• EXTRACTED ENTRIES:
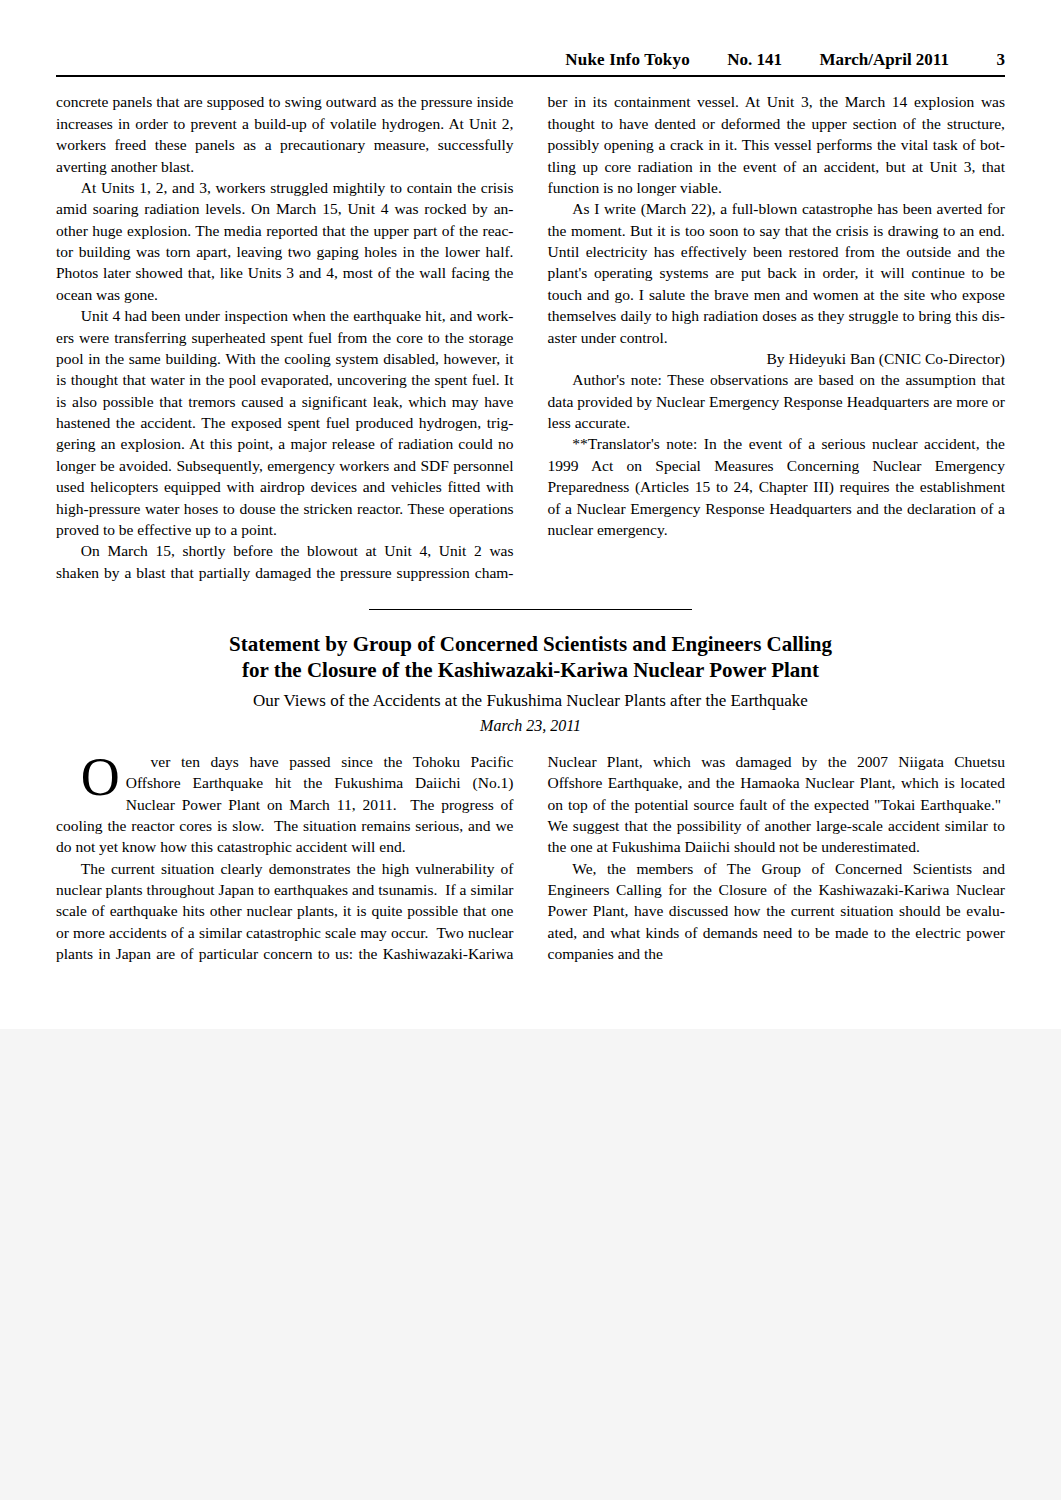Nuke Info Tokyo No. 141 March/April 2011 3
concrete panels that are supposed to swing outward as the pressure inside increases in order to prevent a build-up of volatile hydrogen. At Unit 2, workers freed these panels as a precautionary measure, successfully averting another blast.
At Units 1, 2, and 3, workers struggled mightily to contain the crisis amid soaring radiation levels. On March 15, Unit 4 was rocked by another huge explosion. The media reported that the upper part of the reactor building was torn apart, leaving two gaping holes in the lower half. Photos later showed that, like Units 3 and 4, most of the wall facing the ocean was gone.
Unit 4 had been under inspection when the earthquake hit, and workers were transferring superheated spent fuel from the core to the storage pool in the same building. With the cooling system disabled, however, it is thought that water in the pool evaporated, uncovering the spent fuel. It is also possible that tremors caused a significant leak, which may have hastened the accident. The exposed spent fuel produced hydrogen, triggering an explosion. At this point, a major release of radiation could no longer be avoided. Subsequently, emergency workers and SDF personnel used helicopters equipped with airdrop devices and vehicles fitted with high-pressure water hoses to douse the stricken reactor. These operations proved to be effective up to a point.
On March 15, shortly before the blowout at Unit 4, Unit 2 was shaken by a blast that partially damaged the pressure suppression chamber in its containment vessel. At Unit 3, the March 14 explosion was thought to have dented or deformed the upper section of the structure, possibly opening a crack in it. This vessel performs the vital task of bottling up core radiation in the event of an accident, but at Unit 3, that function is no longer viable.
As I write (March 22), a full-blown catastrophe has been averted for the moment. But it is too soon to say that the crisis is drawing to an end. Until electricity has effectively been restored from the outside and the plant's operating systems are put back in order, it will continue to be touch and go. I salute the brave men and women at the site who expose themselves daily to high radiation doses as they struggle to bring this disaster under control.
By Hideyuki Ban (CNIC Co-Director)
Author's note: These observations are based on the assumption that data provided by Nuclear Emergency Response Headquarters are more or less accurate.
**Translator's note: In the event of a serious nuclear accident, the 1999 Act on Special Measures Concerning Nuclear Emergency Preparedness (Articles 15 to 24, Chapter III) requires the establishment of a Nuclear Emergency Response Headquarters and the declaration of a nuclear emergency.
Statement by Group of Concerned Scientists and Engineers Calling
for the Closure of the Kashiwazaki-Kariwa Nuclear Power Plant
Our Views of the Accidents at the Fukushima Nuclear Plants after the Earthquake
March 23, 2011
Over ten days have passed since the Tohoku Pacific Offshore Earthquake hit the Fukushima Daiichi (No.1) Nuclear Power Plant on March 11, 2011. The progress of cooling the reactor cores is slow. The situation remains serious, and we do not yet know how this catastrophic accident will end.
The current situation clearly demonstrates the high vulnerability of nuclear plants throughout Japan to earthquakes and tsunamis. If a similar scale of earthquake hits other nuclear plants, it is quite possible that one or more accidents of a similar catastrophic scale may occur. Two nuclear plants in Japan are of particular concern to us: the Kashiwazaki-Kariwa Nuclear Plant, which was damaged by the 2007 Niigata Chuetsu Offshore Earthquake, and the Hamaoka Nuclear Plant, which is located on top of the potential source fault of the expected "Tokai Earthquake." We suggest that the possibility of another large-scale accident similar to the one at Fukushima Daiichi should not be underestimated.
We, the members of The Group of Concerned Scientists and Engineers Calling for the Closure of the Kashiwazaki-Kariwa Nuclear Power Plant, have discussed how the current situation should be evaluated, and what kinds of demands need to be made to the electric power companies and the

• GOAL OF THE EXERCISE: Would you output the listing above verbatim, without its pictures?

• TASK OUTPUT:
Nuke Info Tokyo No. 141 March/April 2011 3
concrete panels that are supposed to swing outward as the pressure inside increases in order to prevent a build-up of volatile hydrogen. At Unit 2, workers freed these panels as a precautionary measure, successfully averting another blast.
At Units 1, 2, and 3, workers struggled mightily to contain the crisis amid soaring radiation levels. On March 15, Unit 4 was rocked by another huge explosion. The media reported that the upper part of the reactor building was torn apart, leaving two gaping holes in the lower half. Photos later showed that, like Units 3 and 4, most of the wall facing the ocean was gone.
Unit 4 had been under inspection when the earthquake hit, and workers were transferring superheated spent fuel from the core to the storage pool in the same building. With the cooling system disabled, however, it is thought that water in the pool evaporated, uncovering the spent fuel. It is also possible that tremors caused a significant leak, which may have hastened the accident. The exposed spent fuel produced hydrogen, triggering an explosion. At this point, a major release of radiation could no longer be avoided. Subsequently, emergency workers and SDF personnel used helicopters equipped with airdrop devices and vehicles fitted with high-pressure water hoses to douse the stricken reactor. These operations proved to be effective up to a point.
On March 15, shortly before the blowout at Unit 4, Unit 2 was shaken by a blast that partially damaged the pressure suppression chamber in its containment vessel. At Unit 3, the March 14 explosion was thought to have dented or deformed the upper section of the structure, possibly opening a crack in it. This vessel performs the vital task of bottling up core radiation in the event of an accident, but at Unit 3, that function is no longer viable.
As I write (March 22), a full-blown catastrophe has been averted for the moment. But it is too soon to say that the crisis is drawing to an end. Until electricity has effectively been restored from the outside and the plant's operating systems are put back in order, it will continue to be touch and go. I salute the brave men and women at the site who expose themselves daily to high radiation doses as they struggle to bring this disaster under control.
By Hideyuki Ban (CNIC Co-Director)
Author's note: These observations are based on the assumption that data provided by Nuclear Emergency Response Headquarters are more or less accurate.
**Translator's note: In the event of a serious nuclear accident, the 1999 Act on Special Measures Concerning Nuclear Emergency Preparedness (Articles 15 to 24, Chapter III) requires the establishment of a Nuclear Emergency Response Headquarters and the declaration of a nuclear emergency.
Statement by Group of Concerned Scientists and Engineers Calling
for the Closure of the Kashiwazaki-Kariwa Nuclear Power Plant
Our Views of the Accidents at the Fukushima Nuclear Plants after the Earthquake
March 23, 2011
Over ten days have passed since the Tohoku Pacific Offshore Earthquake hit the Fukushima Daiichi (No.1) Nuclear Power Plant on March 11, 2011. The progress of cooling the reactor cores is slow. The situation remains serious, and we do not yet know how this catastrophic accident will end.
The current situation clearly demonstrates the high vulnerability of nuclear plants throughout Japan to earthquakes and tsunamis. If a similar scale of earthquake hits other nuclear plants, it is quite possible that one or more accidents of a similar catastrophic scale may occur. Two nuclear plants in Japan are of particular concern to us: the Kashiwazaki-Kariwa Nuclear Plant, which was damaged by the 2007 Niigata Chuetsu Offshore Earthquake, and the Hamaoka Nuclear Plant, which is located on top of the potential source fault of the expected "Tokai Earthquake." We suggest that the possibility of another large-scale accident similar to the one at Fukushima Daiichi should not be underestimated.
We, the members of The Group of Concerned Scientists and Engineers Calling for the Closure of the Kashiwazaki-Kariwa Nuclear Power Plant, have discussed how the current situation should be evaluated, and what kinds of demands need to be made to the electric power companies and the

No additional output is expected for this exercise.